This week, Boing Boing is presenting a series of essays about movies that have had a profound effect on our invited essayists. See all the essays in the Mind Blowing Movies series here. — Mark
Like Tears in the Rain, by Gareth Branwyn
[Video Link] In 1982, my wife and I had just moved from a rural commune in Virginia to Washington, DC. We moved to the city so that she could pursue her music career (among other reasons). We were still country mice, easily awoken in the morning by street traffic, bothered by the air quality, and longing for the open skies of the country — where, at night, you could see the stardust of the Milky Way clear as day.
Every year my wife would go to Nantucket to perform at a restaurant called The Brotherhood of Thieves — a place that wouldn't look at all out of place in Treasure Island. It was dark, brick-walled, candle and lantern-lit, with big oak-slab tables and wooden ass-numbing chairs. In 1982, she was performing a duo act with well-known New England folkie Linda Worster, with whom she frequently played on the island.

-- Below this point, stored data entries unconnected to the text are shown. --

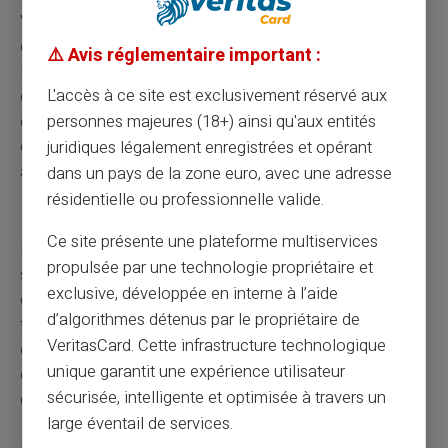
Vous pouvez utiliser les moteurs de recherche
classiques pour recouper les informations concernant
⚠️ Avis réglementaire important :
les vendeurs. Consultez les
retours d'expérience
L'accès à ce site est exclusivement réservé aux
d'autres utilisateurs pour évaluer leur fiabilité — une
démarche qui vous permettra d'obtenir une vision plus
personnes majeures (18+) ainsi qu'aux entités
claire de la réputation du vendeur. Ces précautions vous
juridiques légalement enregistrées et opérant
aideront à vous protéger contre les fraudes sur Internet.
dans un pays de la zone euro, avec une adresse
résidentielle ou professionnelle valide.
Repérer les emails et SMS frauduleux
Ce site présente une plateforme multiservices
Les tentatives de phishing présentent souvent des
propulsée par une technologie propriétaire et
signes révélateurs. Scrutez ces communications qui
exclusive, développée en interne à l’aide
éveillent vos doutes afin d'identifier les tentatives
d’algorithmes détenus par le propriétaire de
frauduleuses. Soyez particulièrement méfiant face aux
VeritasCard. Cette infrastructure technologique
emails et SMS qui semblent trop beaux pour être
unique garantit une expérience utilisateur
crédibles ; s'y cache souvent une tentative
sécurisée, intelligente et optimisée à travers un
d'hameçonnage.
large éventail de services.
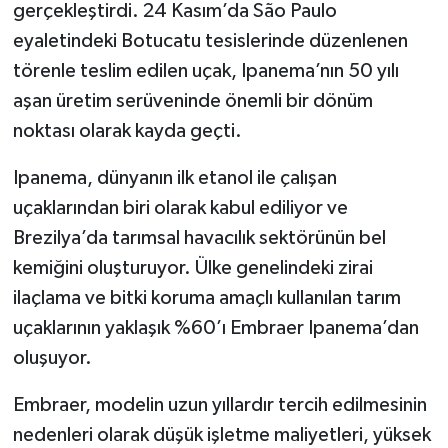
gerçekleştirdi. 24 Kasım’da São Paulo
eyaletindeki Botucatu tesislerinde düzenlenen
törenle teslim edilen uçak, Ipanema’nın 50 yılı
aşan üretim serüveninde önemli bir dönüm
noktası olarak kayda geçti.
Ipanema, dünyanın ilk etanol ile çalışan
uçaklarından biri olarak kabul ediliyor ve
Brezilya’da tarımsal havacılık sektörünün bel
kemiğini oluşturuyor. Ülke genelindeki zirai
ilaçlama ve bitki koruma amaçlı kullanılan tarım
uçaklarının yaklaşık %60’ı Embraer Ipanema’dan
oluşuyor.
Embraer, modelin uzun yıllardır tercih edilmesinin
nedenleri olarak düşük işletme maliyetleri, yüksek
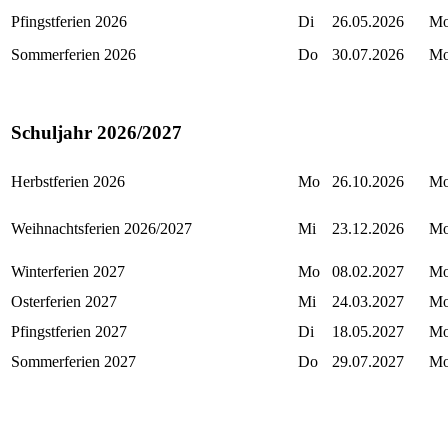
Pfingstferien 2026
Di
26.05.2026
M
Sommerferien 2026
Do
30.07.2026
M
Schuljahr 2026/2027
Herbstferien 2026
Mo
26.10.2026
M
Weihnachtsferien 2026/2027
Mi
23.12.2026
M
Winterferien 2027
Mo
08.02.2027
M
Osterferien 2027
Mi
24.03.2027
M
Pfingstferien 2027
Di
18.05.2027
M
Sommerferien 2027
Do
29.07.2027
M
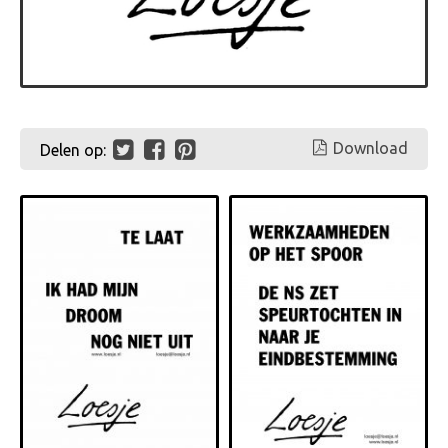
Download
Delen op:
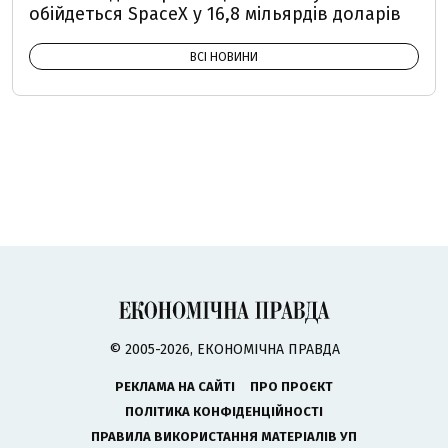
обійдеться SpaceX у 16,8 мільярдів доларів
ВСІ НОВИНИ
© 2005-2026, ЕКОНОМІЧНА ПРАВДА
РЕКЛАМА НА САЙТІ
ПРО ПРОЄКТ
ПОЛІТИКА КОНФІДЕНЦІЙНОСТІ
ПРАВИЛА ВИКОРИСТАННЯ МАТЕРІАЛІВ УП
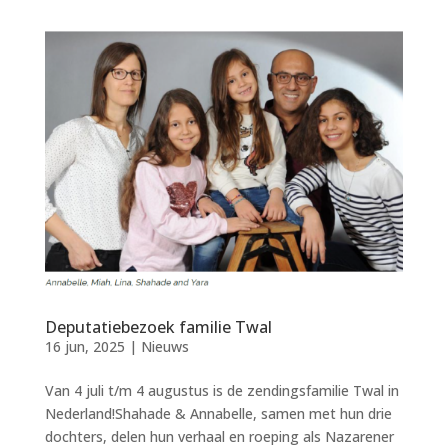
Deputatiebezoek familie Twal
16 jun, 2025
|
Nieuws
Van 4 juli t/m 4 augustus is de zendingsfamilie Twal in
Nederland!Shahade & Annabelle, samen met hun drie
dochters, delen hun verhaal en roeping als Nazarener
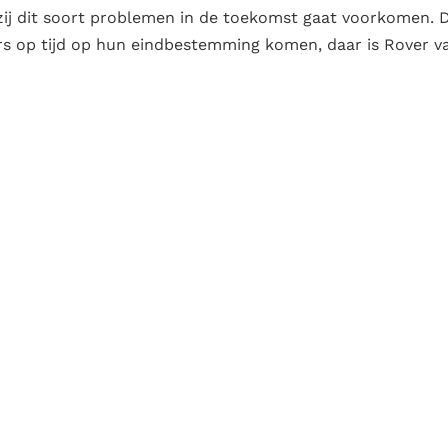
zij dit soort problemen in de toekomst gaat voorkomen. 
gers op tijd op hun eindbestemming komen, daar is Rover v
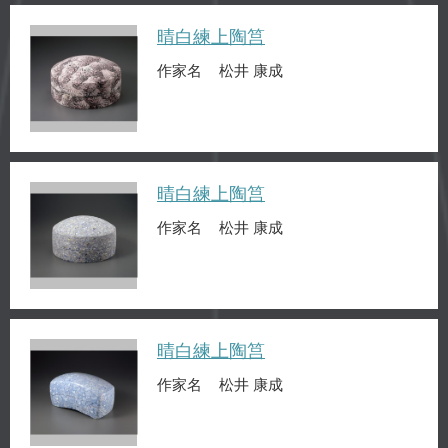
晴白練上陶筥
作家名
松井 康成
晴白練上陶筥
作家名
松井 康成
晴白練上陶筥
作家名
松井 康成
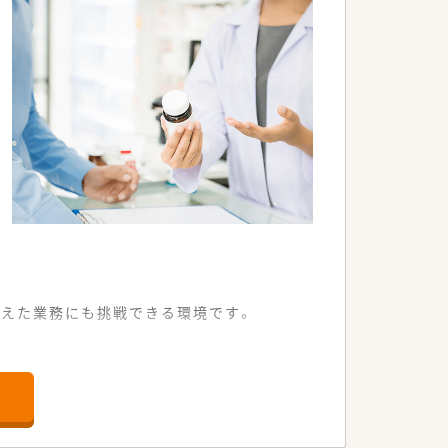
超えた業務にも挑戦できる環境です。
能な便利なアクセス環境です。
け付けている店舗となります。
業務を進めることができます。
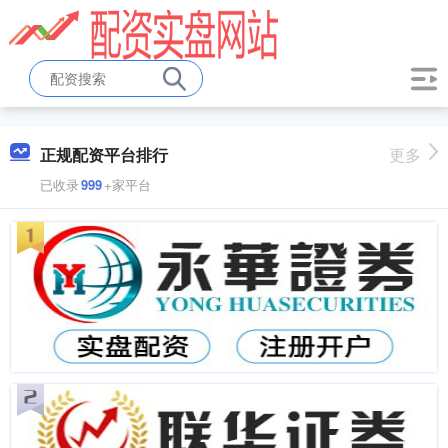
正规配资平台排行
更多
已收录
999
+家平台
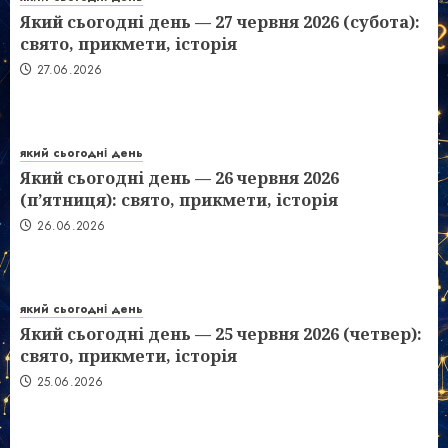
Який сьогодні день — 27 червня 2026 (субота):
свято, прикмети, історія
27.06.2026
який сьогодні день
Який сьогодні день — 26 червня 2026
(п’ятниця): свято, прикмети, історія
26.06.2026
який сьогодні день
Який сьогодні день — 25 червня 2026 (четвер):
свято, прикмети, історія
25.06.2026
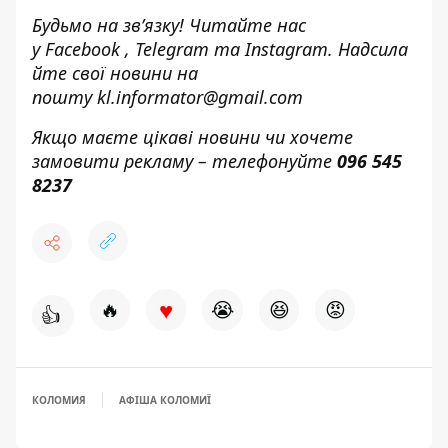
Будьмо на зв’язку! Читайте нас
у
Facebook
,
Telegram
та
Instagram.
Надсила
йте свої новини н
а
пошту
kl.informator@gmail.com
Якщо маєте цікаві новини чи хочете
замовити рекламу – телефонуйте
096 545
8237
♥
🔥
😭
😆
😡
👍
КОЛОМИЯ
АФІША КОЛОМИЇ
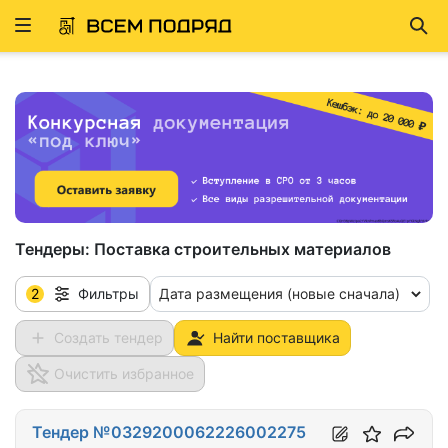
Развернуть
Най
ню
Тендеры:
Поставка строительных материалов
2
Дата размещения (новые сначала)
Фильтры
Создать тендер
Найти поставщика
Очистить избранное
Тендер №0329200062226002275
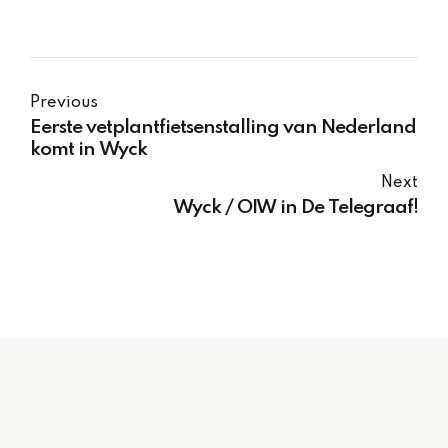
Previous
Eerste vetplantfietsenstalling van Nederland
komt in Wyck
Next
Wyck / OIW in De Telegraaf!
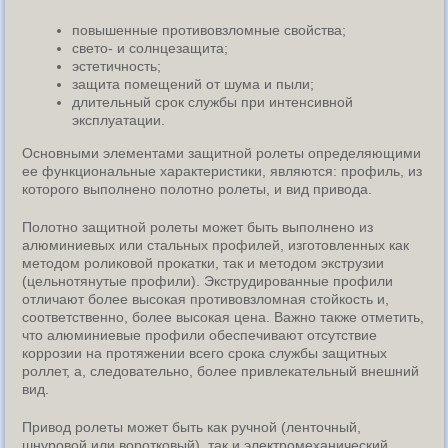
повышенные противовзломные свойства;
свето- и солнцезащита;
эстетичность;
защита помещений от шума и пыли;
длительный срок службы при интенсивной
эксплуатации.
Основными элементами защитной ролеты определяющими
ее функциональные характеристики, являются: профиль, из
которого выполнено полотно ролеты, и вид привода.
Полотно защитной ролеты может быть выполнено из
алюминиевых или стальных профилей, изготовленных как
методом роликовой прокатки, так и методом экструзии
(цельнотянутые профили). Экструдированные профили
отличают более высокая противовзломная стойкость и,
соответственно, более высокая цена. Важно также отметить,
что алюминиевые профили обеспечивают отсутствие
коррозии на протяжении всего срока службы защитных
роллет, а, следовательно, более привлекательный внешний
вид.
Привод ролеты может быть как ручной (ленточный,
шнуровой или воротковый), так и электромеханический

Seeing them perform every night was a joy, but some nights I'd want to drift onto the streets of Nantucket, get swept up into the tide of pink and Nantucket-red golf clothes and flouncy summer dresses, and see where the night might wash me up.
On this night, a somewhat cold and cloudy one, I ended up under the marquee of Nantucket's Dreamland Theater, a giant, creaking, wooden ship of a building that smelled of mold, popcorn grease, and sunscreen.
Blade Runner, it read. I knew nothing about the film, but it was sci-fi and had Harrison Ford in it, so I figured it'd at least be the perfect way to kill a couple of hours before the ladies' last set. Little did I know that I was stepping into a portal and would emerge a different person, on a different life trajectory than the person who was stumbling down the shabby carpet in the dark, looking for a seat.
I can't really say what made such a fundamental impact on me. The dark noir mood of the film, certainly, and the questions it raises about the nature of life, memory, what constitutes humanity, and whether "androids dream of electric sheep…" What I didn't know I was looking at was a cyberpunk aesthetic that I would soon become completely immersed in, through the work of William Gibson, John Shirley, and others — dystopian worlds, fifteen minutes into the future, where mega-corporations run the show, where personal and planetary technologies permeate society, and where the street finds its own uses for things.
I found the brutality of the film, the violence of the film's rogue replicants towards humans, and their "retirement" at the hands of police special agent Rick Deckard (Ford) shocking to my country hippie sensibilities. But all of those shocks only made the final scene of replicant Roy Batty's (perfectly cast in Rutger Hauer) "natural" death all the more effective and moving. At the time, I thought it was the most beautiful thing I had ever seen and ate up Hauer's (allegedly ad libbed) Tannhaeuser Gate/tears in the rain soliloquy.
It was in that moment that the mood of the film throughly soaked into me. I felt as though I were in it. It ended and I unceremoniously swam back out into the boisterous, drunken nightlife of downtown Nantucket, which didn't feel at all like Nantucket anymore. Fittingly, it had started to drizzle and a fog had crept up Broad Street from Straight Wharf — Blade Runner's perpetual rain had descended upon Nantucket.
I made my way back to The Brotherhood. I stood outside the window right next to where Pammy and Linda performed and peered in. I don't know what song it was, but they were in the middle of some energetic, smilie-faced, folk number. As I stood in the chilly rain, now getting seriously wet, Pam sensed I was there and turned to me as she sang. Her face dropped as she saw the faraway look on mine. I faked a smile back. She smiled, satisfied, and turned back into the music. I was a universe away. I was peering into that antique-glass window from the future.
I didn't go into the restaurant that night, one of the rare occasions I didn't at least catch one set. I went upstairs to the "Ent Room" (Entertainer's Room) where we stayed and I cried. I cried a lot. Again, I'm not really sure why. It is one of my few "molting moments" (as Cocteau called them) where I can't tell you what gears got turned, what wires in my nervous system got spliced. But I had changed, and I cried for the loss of something. Humanity, perhaps. I knew, without knowing it, that post-humanity had just dawned on me. Long live the new flesh. I would quickly travel from this moment into cyberpunk sci-fi, industrial/electronic music, bOING bOING, Mondo 2000, Beyond Cyberpunk!, and Wired. I cried for the death of the country hippie. And like Batty, in that moment, I could feel the full weight of my life, the amazing adventures I'd already been on, full of "things you people wouldn't believe," and somehow, sense wondrous adventures to come, And like Batty, I was sad to think that all of this, all of this accumulation of experience and knowledge, all of my memories, would vanish when I died.
Pammy is gone, eight years now, by her own hand, and I think of that "scene" from our life together frequently, that frozen moment at the window. It has become a scene in Blade Runner itself. I can't think of one without the other. I hold these and other memories in a precious kind of stasis 'cause I know that "all those moments will be lost in time, like tears in rain."